This year’s edition brings a broader perspective, as our dataset now includes not only homepages but also a wide variety of secondary pages. By analyzing pages beyond just the front doors of websites, we’re able to capture a richer, more accurate snapshot of how HTML is used across different types of content and contexts. From blog posts and product pages to login screens and article archives, this expanded scope gives us deeper insights into the real-world application of HTML.

We encourage readers to dive deeper into the data, explore their own insights, and join the conversation about the future of the web’s foundational language.

General

Let’s start with some of the more general aspects of a markup document. In this section we’re covering the document types, the size of the documents, language and compression. ‘

Doctypes

Doctype Rendering Mode Desktop Mobile
<!doctype html> standards mode 91.7% 92.8%
html public "-//w3c//dtd xhtml 1.0 transitional//en" "http://www.w3.org/tr/xhtml1/dtd/xhtml1-transitional.dtd" almost standards mode 3.4% 2.7%
No doctype quirks mode 2.1% 2.2%
html public "-//w3c//dtd xhtml 1.0 strict//en" "http://www.w3.org/tr/xhtml1/dtd/xhtml1-strict.dtd" standards mode 0.8% 0.7%
html public "-//w3c//dtd html 4.01 transitional//en" "http://www.w3.org/tr/html4/loose.dtd" almost standards mode 0.6% 0.4%
html public "-//w3c//dtd html 4.01 transitional//en" quirks mode 0.3% 0.3%
Figure 3.1. Doctype usage.
92.8%
Figure 3.2. Mobile pages using the standard HTML doctype.

93% of all mobile pages use the standard HTML doctype. That is, <!DOCTYPE html>.

This is 3 percentage points higher than the 2022 data. The surprising part is the next most popular: XHTML 1.1 Transitional—but slowly disappearing (2.7%, down from 3.9% in 2022).

Document size

A page’s document size is the amount of HTML bytes transferred over the network, including compression.

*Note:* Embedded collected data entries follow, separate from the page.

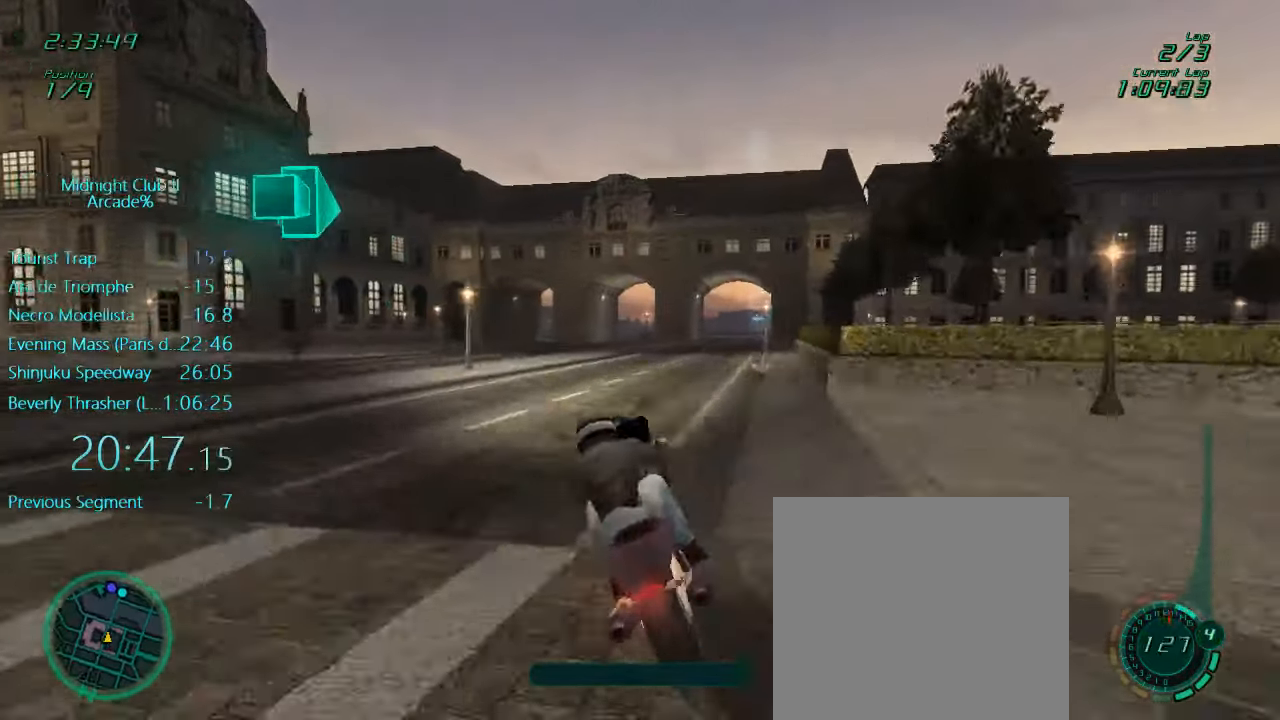
{"buttons": ["L1", "R2"], "left_stick": "right", "events": [[150, "A", "down"], [317, "A", "up"]]}
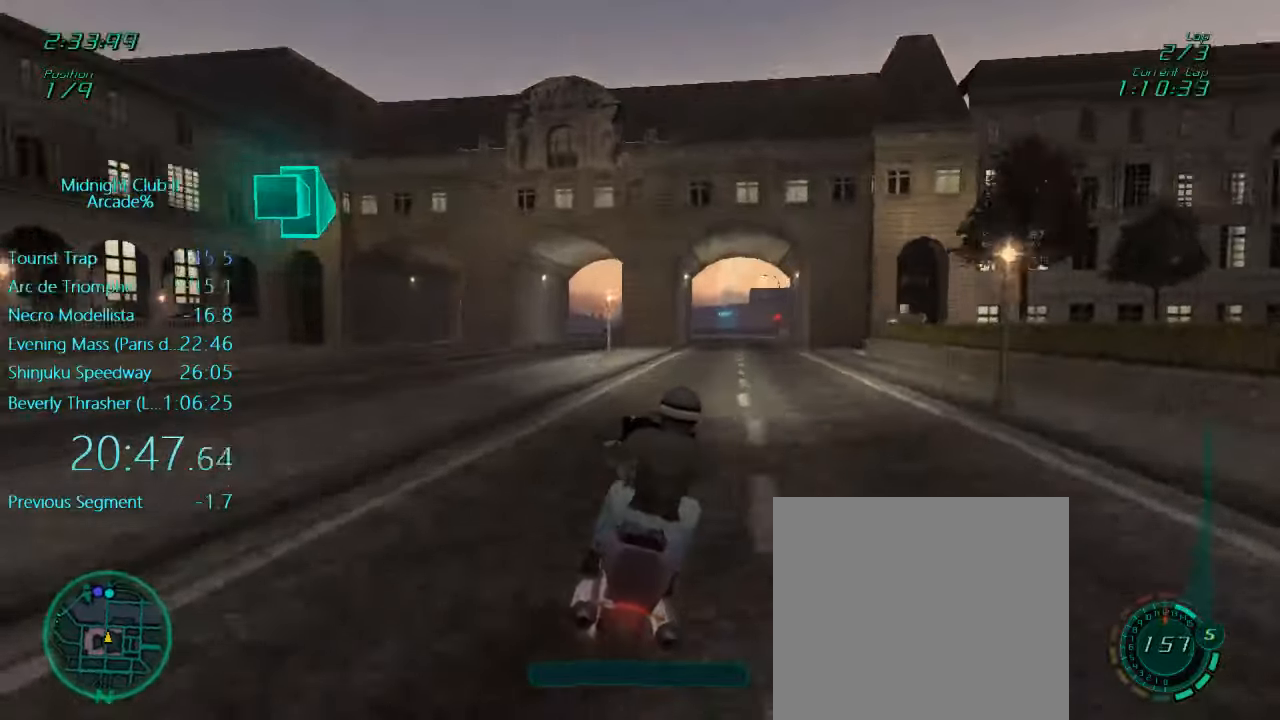
{"buttons": ["A", "L1", "R2"], "left_stick": "right", "events": [[150, "left_stick", "center"], [250, "left_stick", "right"], [484, "A", "down"]]}
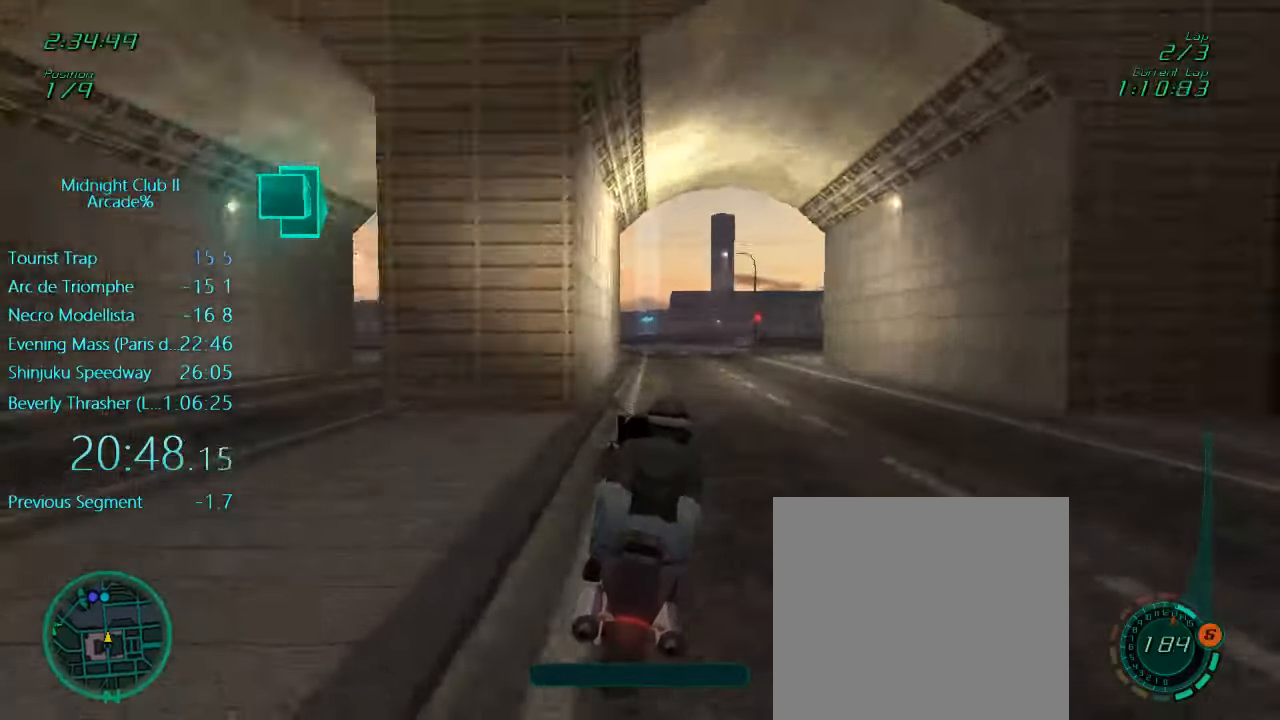
{"buttons": ["R2"], "left_stick": "center", "events": [[17, "left_stick", "center"], [117, "A", "up"], [450, "L1", "up"]]}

Figure 3.3. Median transfer size of HTML document.

After a slight decrease in 2023, the HTML transfer size increased this year compared to 2022 and 2023.

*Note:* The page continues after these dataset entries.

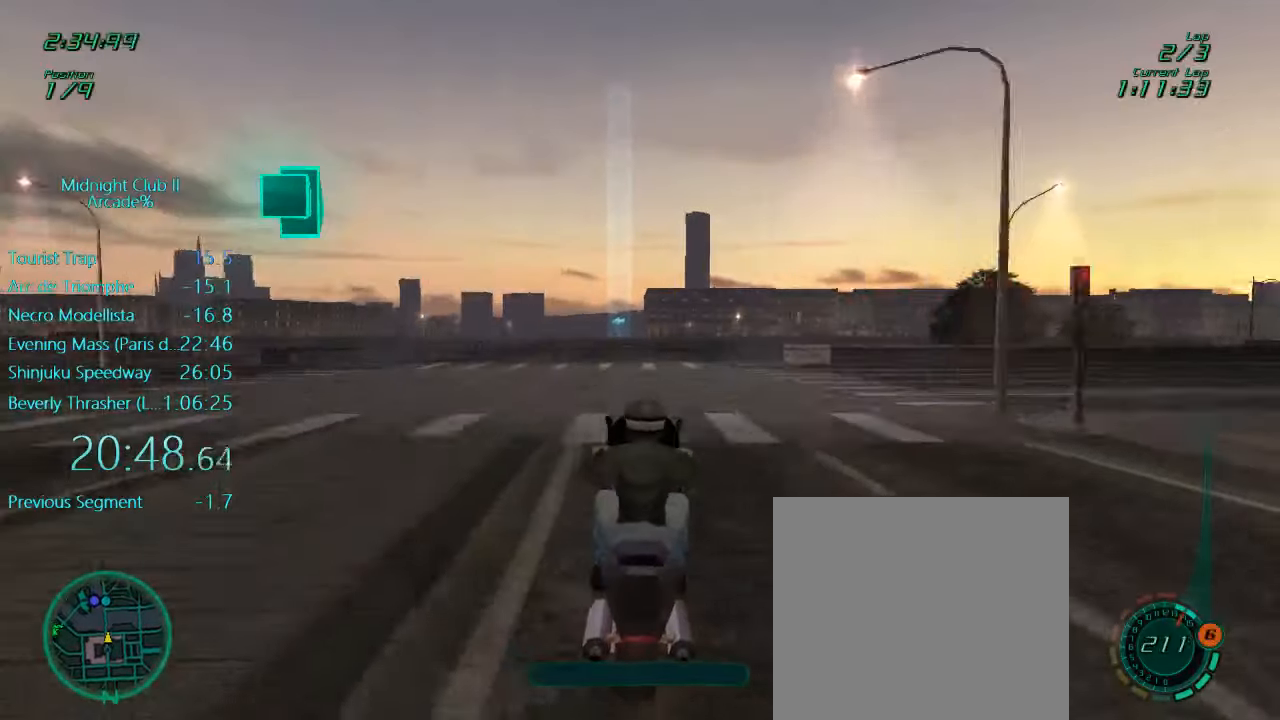
{"buttons": ["R2"], "left_stick": "center", "events": []}
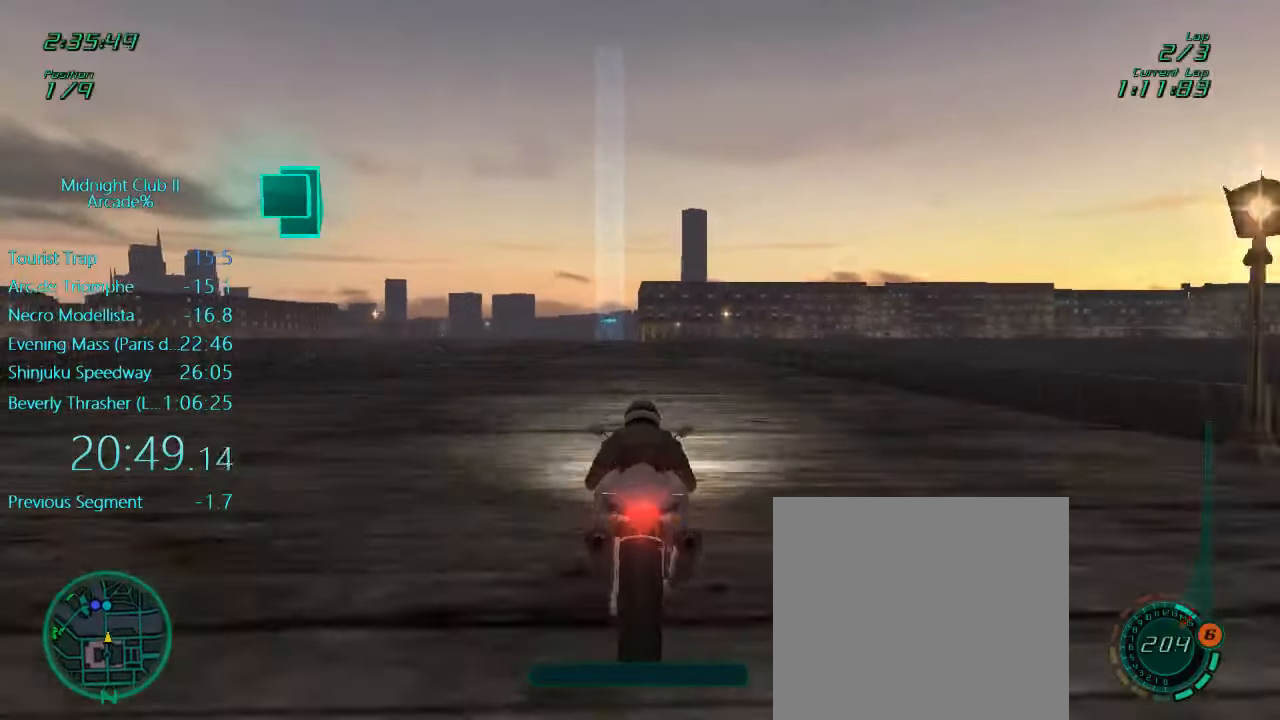
{"buttons": ["L1", "R2"], "left_stick": "center", "events": [[17, "left_stick", "down"], [84, "L1", "down"], [350, "left_stick", "center"]]}
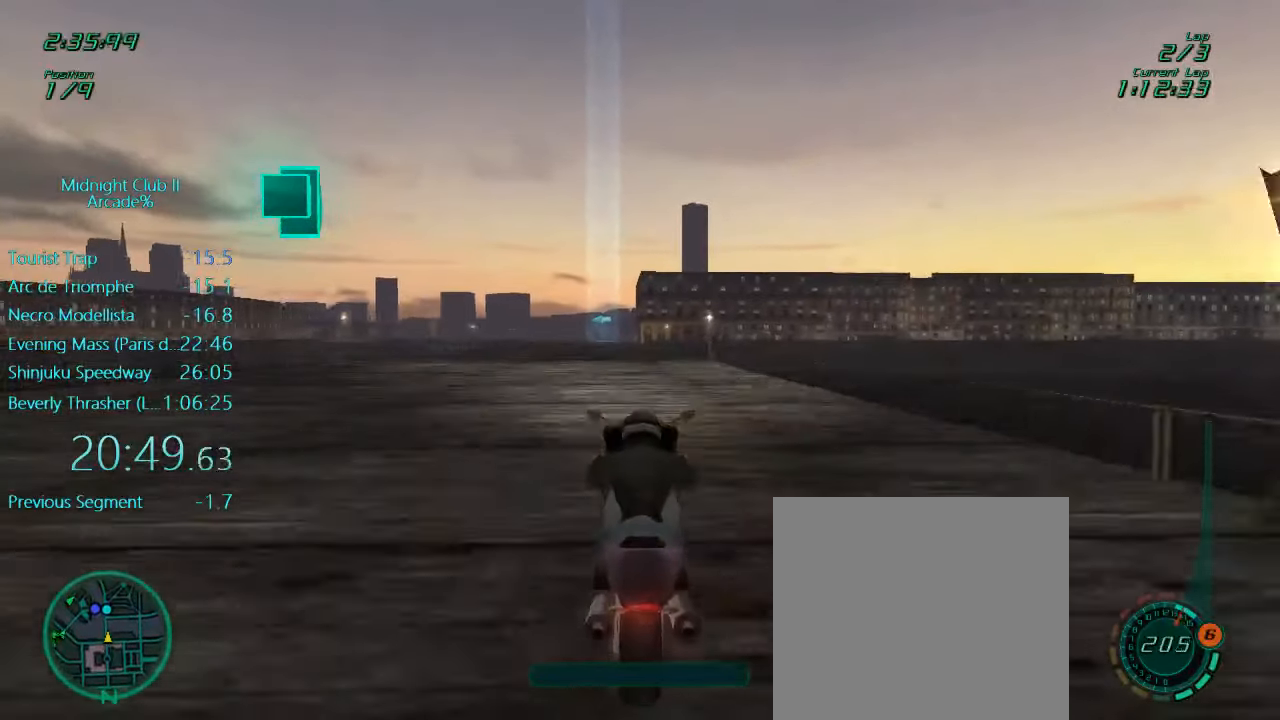
{"buttons": ["L1", "R2"], "left_stick": "center", "events": []}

Although the median looks like something reasonable, let’s take a closer look at the other percentiles.

Figure 3.4. Distribution of the transfer size of HTML document.

The percentile distribution reveals that at the 10th percentile, HTML files are as small as 6 KB, while at the 90th percentile, they reach up to 147 KB. These extremes highlight a significant variation in how developers structure their pages.

Compression

In the context of analyzing HTML document files, compression continues to play a crucial role in improving load times and overall performance.

Figure 3.5. HTML document content-encoding.

One notable trend is the increasing popularity of the Brotli (br) compression format. In 2024, Brotli is used on 37% of mobile pages, a steady increase from 28% in 2023.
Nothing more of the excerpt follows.